**Task objective**
Nothing but the pictures should go missing; return all the entries below exactly.

(Structure-from-motion data)
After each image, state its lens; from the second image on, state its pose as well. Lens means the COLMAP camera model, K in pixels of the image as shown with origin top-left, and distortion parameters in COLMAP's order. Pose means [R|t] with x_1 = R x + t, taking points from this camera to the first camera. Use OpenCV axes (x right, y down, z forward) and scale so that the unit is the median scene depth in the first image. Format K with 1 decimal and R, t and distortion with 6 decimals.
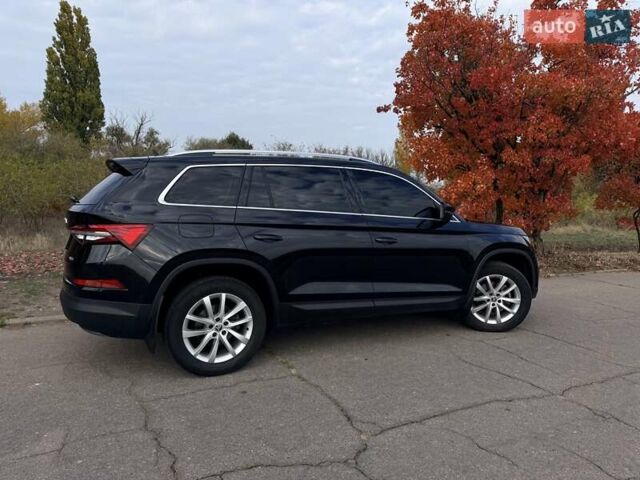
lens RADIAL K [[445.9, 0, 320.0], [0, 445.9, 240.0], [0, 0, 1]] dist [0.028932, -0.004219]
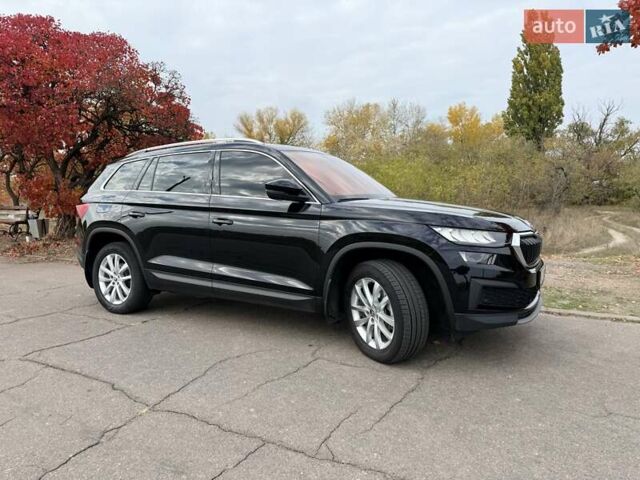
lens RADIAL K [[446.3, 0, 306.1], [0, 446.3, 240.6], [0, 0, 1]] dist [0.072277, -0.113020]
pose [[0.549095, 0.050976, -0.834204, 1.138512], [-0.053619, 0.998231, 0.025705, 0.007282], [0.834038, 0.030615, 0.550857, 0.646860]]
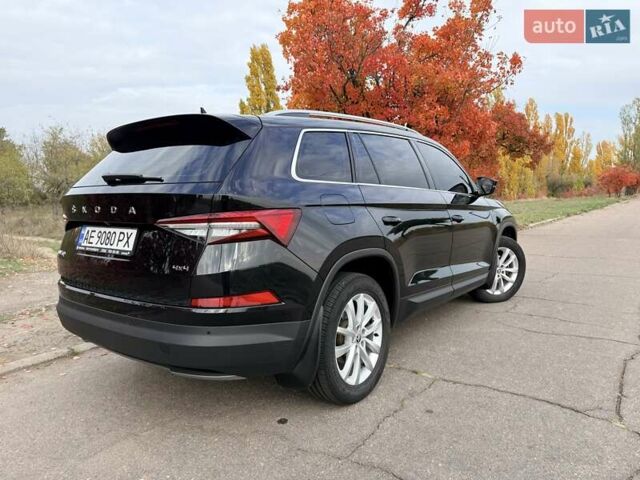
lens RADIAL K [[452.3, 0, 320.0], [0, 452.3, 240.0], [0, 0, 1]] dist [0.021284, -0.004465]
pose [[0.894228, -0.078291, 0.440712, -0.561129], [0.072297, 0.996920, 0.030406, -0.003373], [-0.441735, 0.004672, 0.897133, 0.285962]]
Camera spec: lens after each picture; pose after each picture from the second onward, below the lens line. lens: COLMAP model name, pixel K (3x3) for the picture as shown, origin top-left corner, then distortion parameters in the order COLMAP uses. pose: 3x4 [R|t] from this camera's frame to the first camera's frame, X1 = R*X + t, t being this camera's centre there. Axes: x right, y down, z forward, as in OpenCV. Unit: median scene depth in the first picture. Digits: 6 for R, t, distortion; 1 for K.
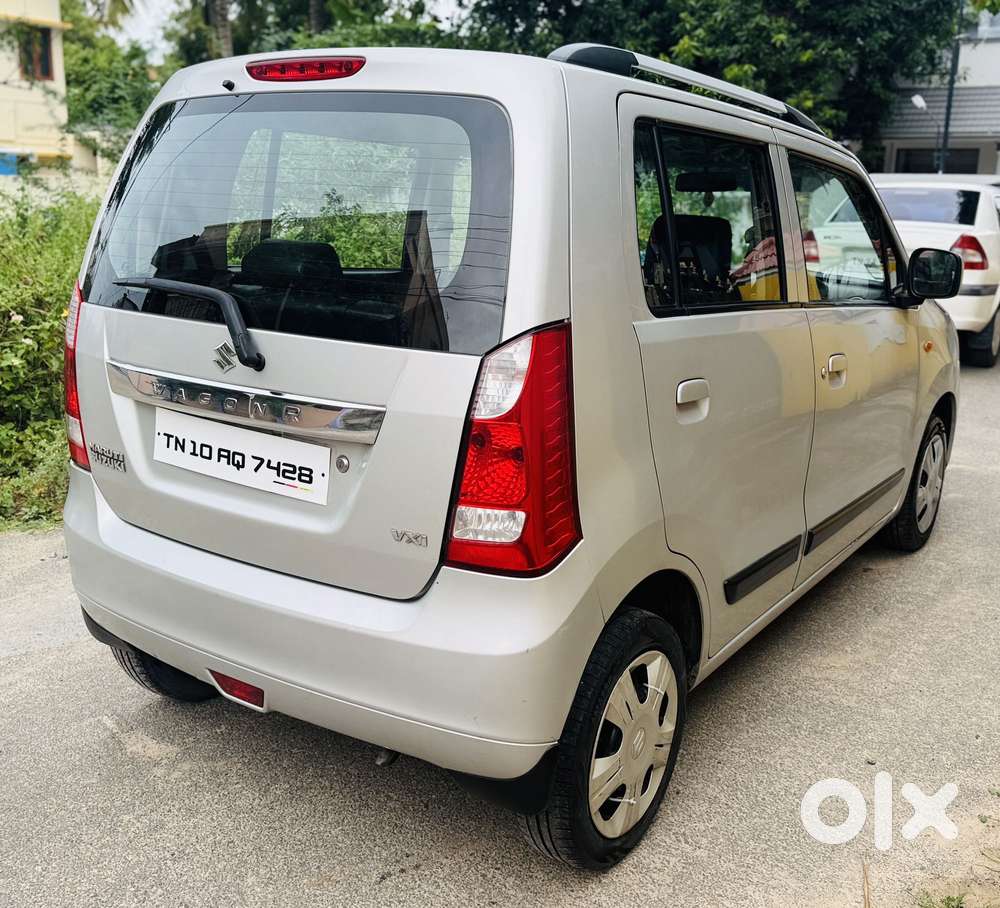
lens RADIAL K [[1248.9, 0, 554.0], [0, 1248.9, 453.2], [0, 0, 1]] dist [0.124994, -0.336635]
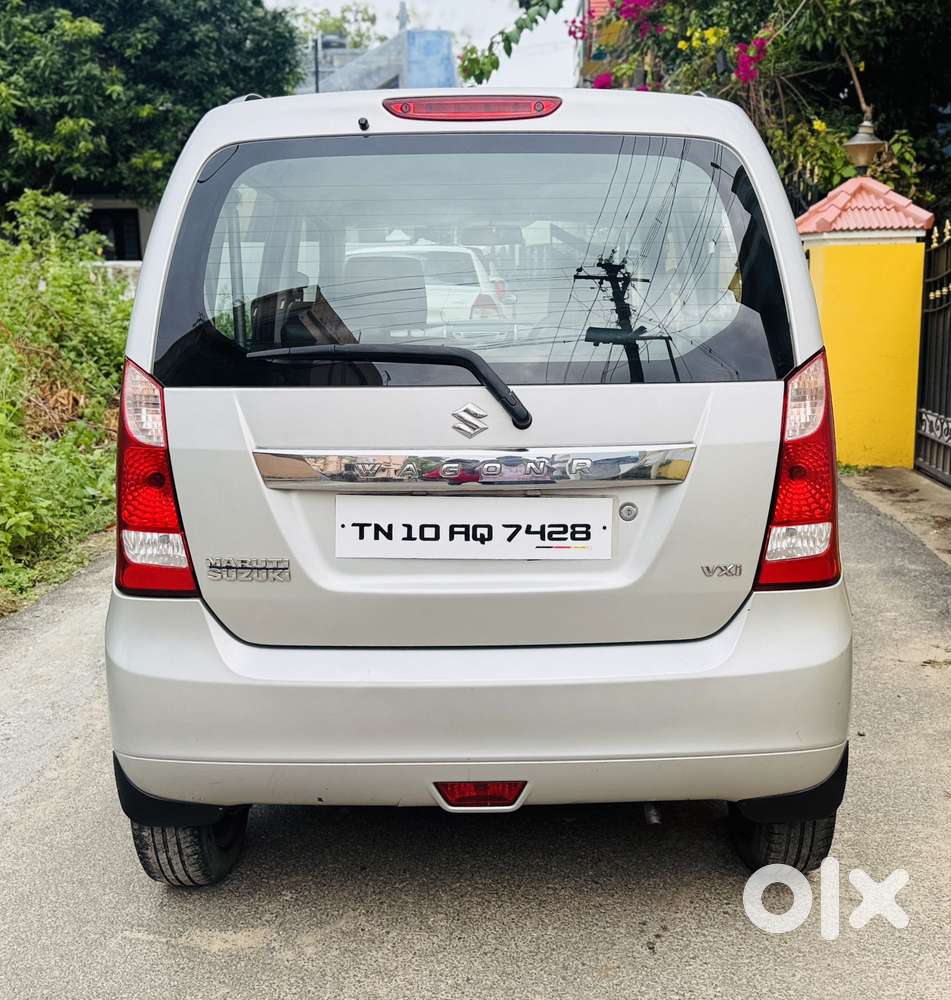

**Answer space**
After each image, state its lens; from the second image on, state its pose as well. Lens means the COLMAP camera model, K in pixels of the image as shown with origin top-left, and distortion parameters in COLMAP's order. Pose means [R|t] with x_1 = R x + t, taking points from this camera to the first camera. Use OpenCV axes (x right, y down, z forward) and scale so that the unit is the median scene depth in the first image. Format K with 1 decimal and R, t and distortion with 6 decimals.
lens RADIAL K [[445.9, 0, 320.0], [0, 445.9, 240.0], [0, 0, 1]] dist [0.028932, -0.004219]
lens RADIAL K [[446.3, 0, 306.1], [0, 446.3, 240.6], [0, 0, 1]] dist [0.072277, -0.113020]
pose [[0.549095, 0.050976, -0.834204, 1.138512], [-0.053619, 0.998231, 0.025705, 0.007282], [0.834038, 0.030615, 0.550857, 0.646860]]
lens RADIAL K [[452.3, 0, 320.0], [0, 452.3, 240.0], [0, 0, 1]] dist [0.021284, -0.004465]
pose [[0.894228, -0.078291, 0.440712, -0.561129], [0.072297, 0.996920, 0.030406, -0.003373], [-0.441735, 0.004672, 0.897133, 0.285962]]
Camera spec: lens after each picture; pose after each picture from the second onward, below the lens line. lens: COLMAP model name, pixel K (3x3) for the picture as shown, origin top-left corner, then distortion parameters in the order COLMAP uses. pose: 3x4 [R|t] from this camera's frame to the first camera's frame, X1 = R*X + t, t being this camera's centre there. Axes: x right, y down, z forward, as in OpenCV. Unit: median scene depth in the first picture. Digits: 6 for R, t, distortion; 1 for K.
lens RADIAL K [[1248.9, 0, 554.0], [0, 1248.9, 453.2], [0, 0, 1]] dist [0.124994, -0.336635]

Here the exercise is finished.